7 Oct. 2019. A study is underway of a new treatment approach for dementia that targets inflammation and microscopic bleeding in the brain that can accompany Alzheimer’s disease. The research at University of Kentucky in Lexington is funded by a five-year, $2.8 million grant from National Institute on Aging, part of National Institutes of Health.

A team led by Linda Van Eldik, director of the Sanders-Brown Center on Aging at UK, seeks to better understand the role of inflammation of neurons in the brain, found in people with Alzheimer’s disease as well as vascular cognitive impairment and dementia, or VCID, a related disorder. VCID is considered the second-most common cause of dementia after Alzheimer’s disease, and can occur at the same time.

“Alzheimer’s disease and VCID pathology are frequently found together in the brains of older people,” says Van Eldik in a university statement, “but little is known about how these two diseases interact and drive progression of dementia symptoms, though the evidence so far suggests it’s additive.”
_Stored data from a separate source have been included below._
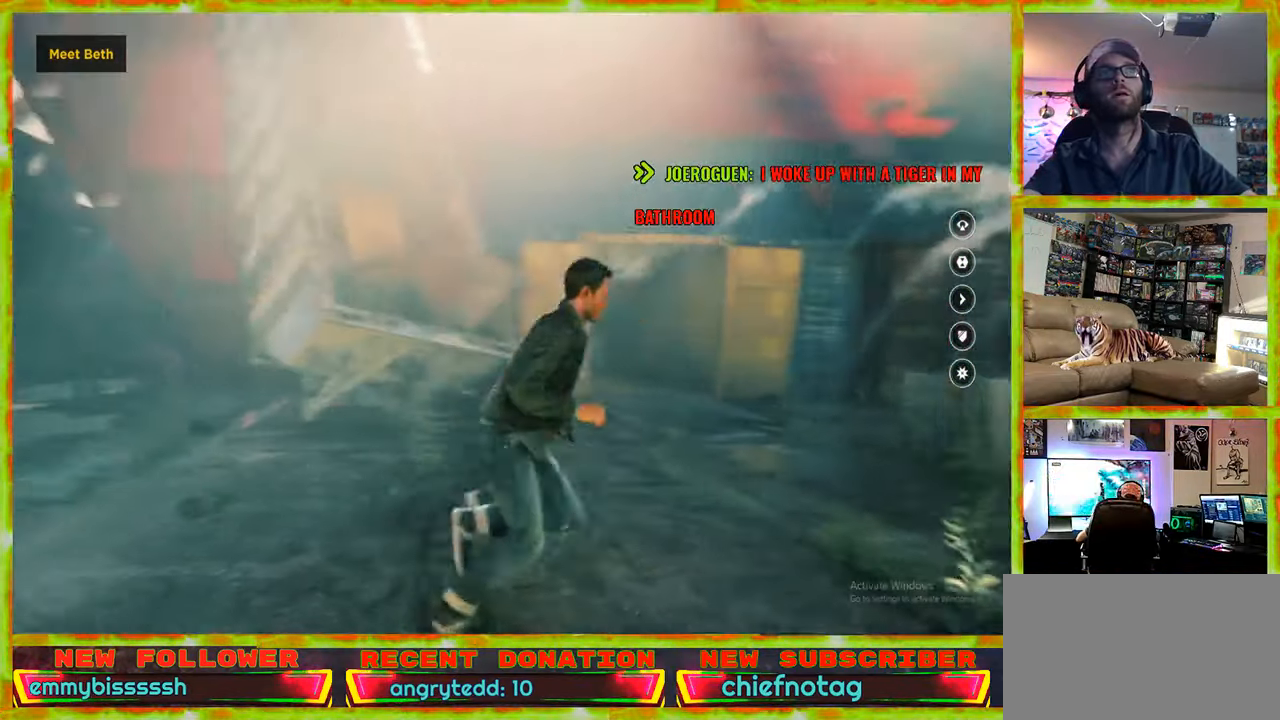
{"keys": ["s"], "mouse": [], "events": [[183, "s", "down"]]}
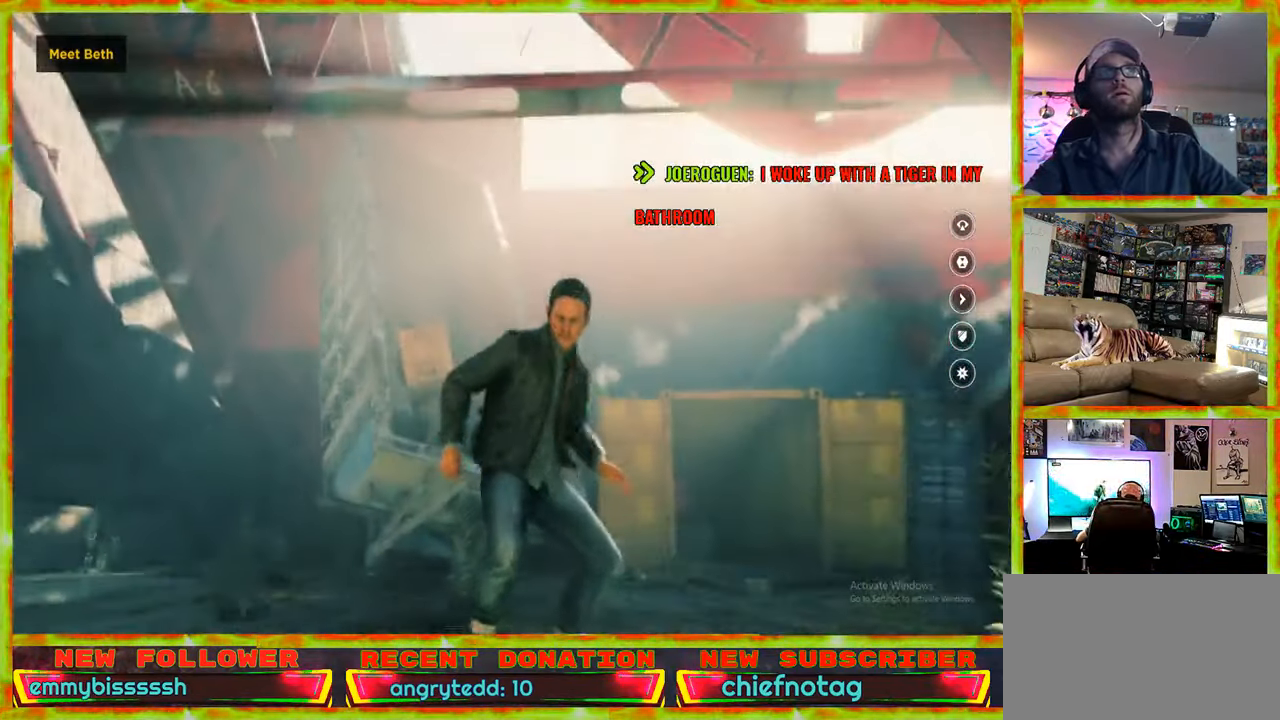
{"keys": ["a", "s"], "mouse": [], "events": [[250, "a", "down"]]}
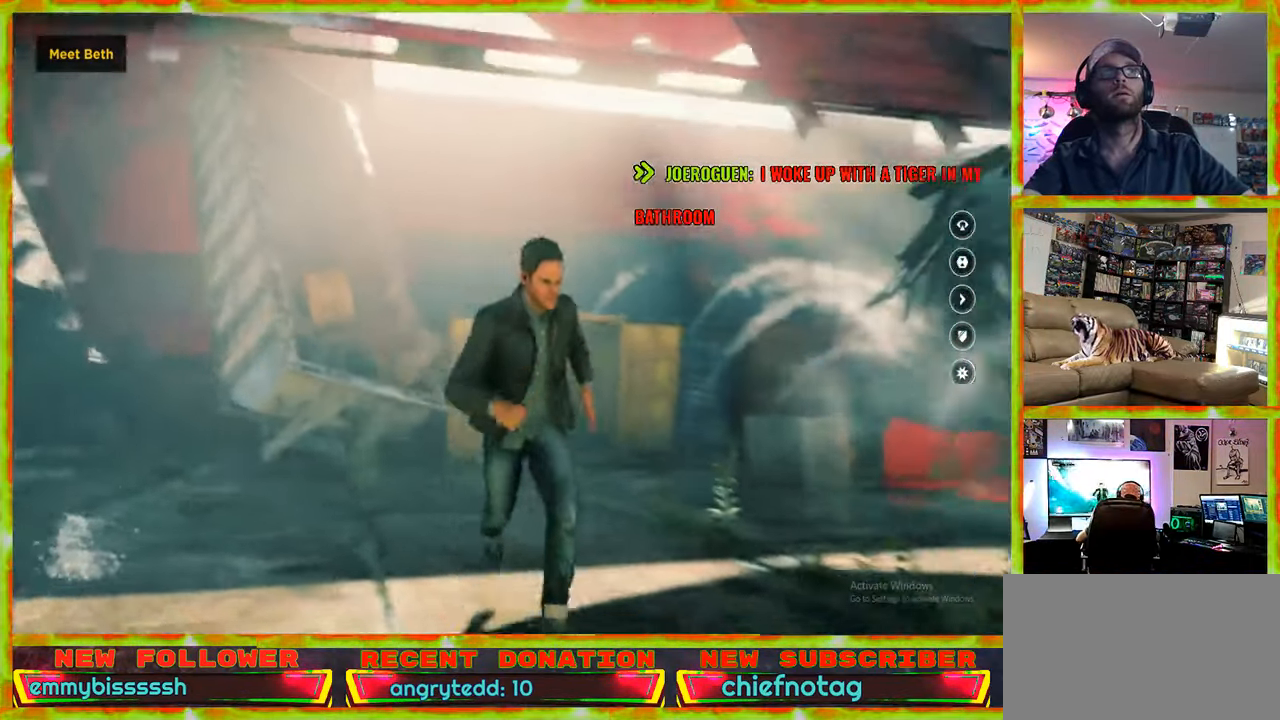
{"keys": ["a", "s"], "mouse": [], "events": [[216, "a", "up"], [500, "a", "down"]]}
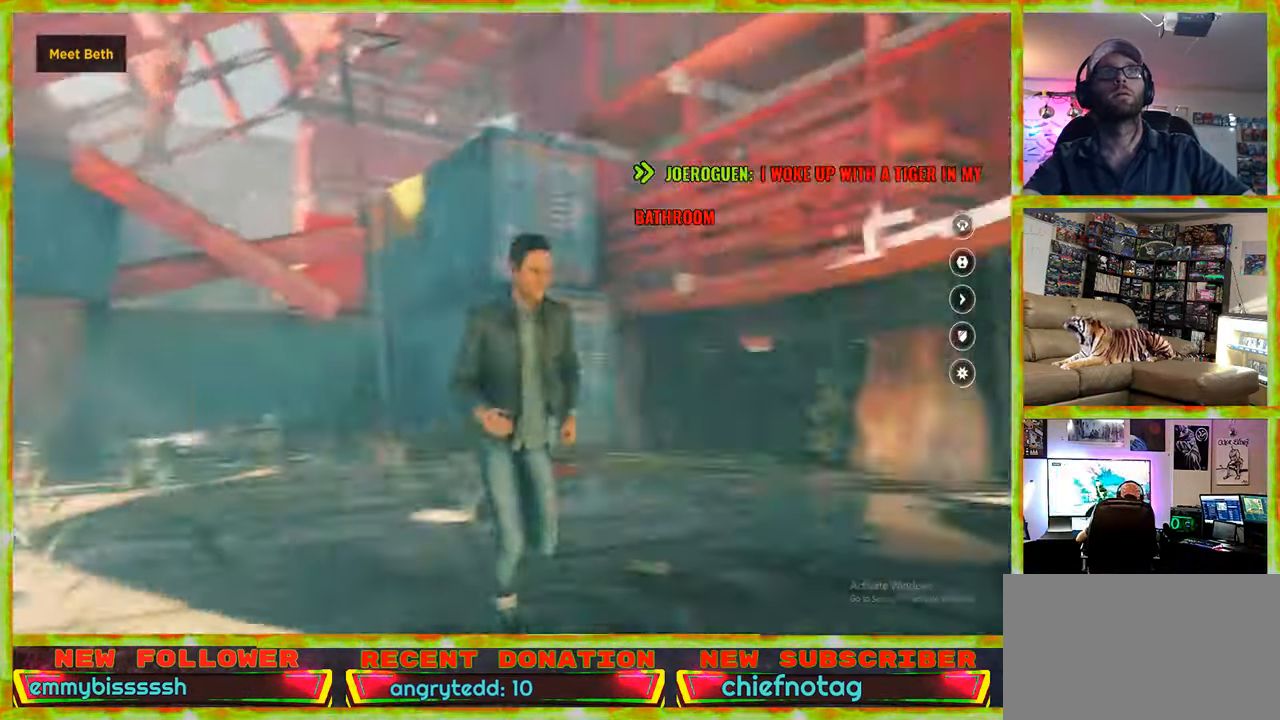
{"keys": ["a"], "mouse": [], "events": [[100, "s", "up"]]}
Van Eldik and colleagues are testing the hypothesis that the inflammation of neurons found in people with Alzheimer’s disease and VCID result from signals from the protein p38alpha-MAPK. The researchers cite earlier studies showing evidence that p38alpha-MAPK is associated with early stages of Alzheimer’s disease, as well as chronic neuron inflammation and degeneration. And the group believes the presence of bleeding in the brain adds to the inflammation.

The study team is assessing a drug candidate developed recently at UK code-named MW150, in lab mice induced with brain bleeding similar to VCID. MW150 is a small-molecule or low molecular weight compound that can cross the blood-brain barrier, designed to limit p38alpha-MAPK proteins in the brain. The team is evaluating MW150 as a preventive treatment for VCID, including the minimum dose to prevent the condition, as well as a therapy for older mice already with VCID like that found in patients with Alzheimer’s disease. In addition, the researchers plan to document the drug’s mechanisms of action against p38alpha-MAPK.

Results from these preclinical tests are expected to supplement an early-stage clinical trial of a related compound code-named MW151. In February, UK received a two year, $1.4 award from National Institute on Aging for the clinical study of MW151’s safety and dosage levels.

“Given the urgency of the unmet medical need, particularly here in Kentucky where vascular disease is so prevalent,” adds Van Eldik, “a new treatment either as a stand-alone therapy or as part of a multi-drug cocktail is a critical tool to fight an illness that threatens to overwhelm patients and their families physically, emotionally and financially.”